To make AI easier for humans to understand and trust, researchers at the nonprofit research organization OpenAI have proposed training algorithms to not only classify data or make decisions, but to justify their decisions in debates with other AI programs in front of a human or AI judge.
“Given a question or proposed action, two agents take turns making short statements up to a limit, then a human judges which of the agents gave the most true, useful information,” write OpenAI researchers Geoffrey Irving, Paul Christiano and Dario Amodei in a new research paper. The San Francisco-based AI lab is funded by Silicon Valley luminaries including Y Combinator President Sam Altman and Tesla CEO Elon Musk, with a goal of building safe, useful AI to benefit humanity.
Since human time is valuable and usually limited, the researchers say the AI systems can effectively train themselves in part by debating in front of an AI judge designed to mimic human decision making, similar to how software that plays games like Go or chess often trains in part by playing against itself.

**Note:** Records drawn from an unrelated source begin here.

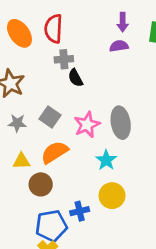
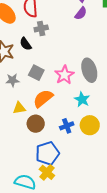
purple semicircle: (119, 46) -> (81, 13), turned 144
black semicircle: (75, 78) -> (26, 44), moved
blue cross: (80, 211) -> (67, 126), moved

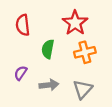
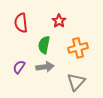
red star: (75, 23) -> (59, 21), moved, size x0.6
gray arrow: (49, 85) -> (45, 67), moved

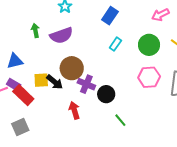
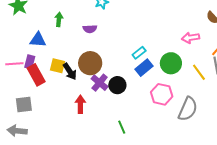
blue rectangle: (110, 16) -> (144, 68), moved
green arrow: (35, 30) -> (59, 19), moved
purple semicircle: (61, 35) -> (90, 29), size x0.6
purple rectangle: (14, 85) -> (30, 62), turned 56
black circle: (106, 94) -> (117, 85), moved

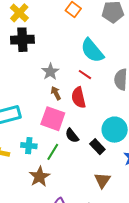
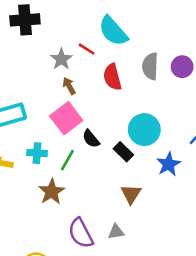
red line: (85, 75) -> (87, 49), moved
red semicircle: (79, 98) -> (112, 77), moved
pink square: (53, 119) -> (66, 118), turned 35

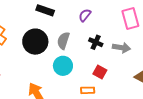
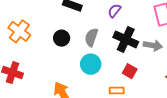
black circle: (35, 42) -> (62, 38), size x0.6
black cross: (96, 42) -> (126, 39), size x1.6

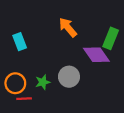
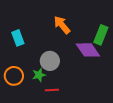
gray circle: (69, 77) -> (50, 61), moved
red line: (24, 99) -> (52, 90), moved

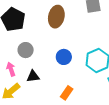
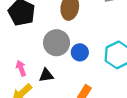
gray circle: (26, 50) -> (57, 43), moved, size x1.5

In an experiment described in their paper, the researchers set up a debate where two software agents work with a standard set of handwritten numerals, attempting to convince an automated judge that a particular image is one digit rather than another digit, by taking turns revealing one pixel of the digit at a time. One bot is programmed to tell the truth, while another is programmed to lie about what number is in the image, and they reveal pixels to support their contentions that the digit is, say, a five rather than a six.
The truth-telling bots tend to reveal pixels from distinctive parts of the digit, like the horizontal line at the top of the numeral “5,” while the lying bots, in an attempt to deceive the judge, point out what amount to the most ambiguous areas, like the curve at the bottom of both a “5” and a “6.” The judge ultimately “guesses” which bot is telling the truth based on the pixels that have been revealed.The image classification task, where most of the image is invisible to the judge, is a sort of stand-in for complex problems where it wouldn’t be possible for a human judge to analyze the entire dataset to judge bot performance. The judge would have to rely on the facets of the data highlighted by debating robots, the researchers say.
“The goal here is to model situations where we have something that’s beyond human scale,” says Irving, a member of the AI safety team at OpenAI. “The best we can do there is replace something a human couldn’t possibly do with something a human can’t do because they’re not seeing an image.”
To test their hypothesis—that two debaters can lead to honest behavior even if the debaters know much more than the judge—the researchers have also devised an interactive demonstration of their approach, played entirely by humans and now available online. In the game, two human players are shown an image of either a dog or a cat and argue before a judge as to which species is represented. The contestants are allowed to highlight rectangular sections of the image to make their arguments—pointing out, for instance, a dog’s ears or cat’s paws—but the judge can “see” only the shapes and positions of the rectangles, not the actual image. While the honest player is required to tell the truth about what animal is shown, he or she is allowed to tell other lies in the course of the debate. “It is an interesting question whether lies by the honest player are useful,” the researchers write.
The researchers emphasize that it’s still early days, and the debate-based method still requires plenty of testing before AI developers will know exactly when it’s an effective strategy or how best to implement it. For instance, they may find that it may be better to use single judges or a panel of voting judges, or that some people are better equipped to judge certain debates.
It also remains to be seen whether humans will be accurate judges of sophisticated robots working on more sophisticated problems. People might be biased to rule in a certain way based on their own beliefs, and there could be problems that are hard to reduce enough to have a simple debate about, like the soundness of a mathematical proof, the researchers write.
Other less subtle errors may be easier to spot, like the sheep that Shane noticed had been erroneously labeled by Microsoft’s algorithms. “The agent would claim there’s sheep and point to the nonexistent sheep, and the human would say no,” Irving writes in an email to Fast Company.
But deceitful bots might also learn to appeal to human judges in sophisticated ways that don’t involve offering rigorous arguments, Shane suggested. “I wonder if we’d get kind of demagogue algorithms that would learn to exploit human emotions to argue their point,” she says.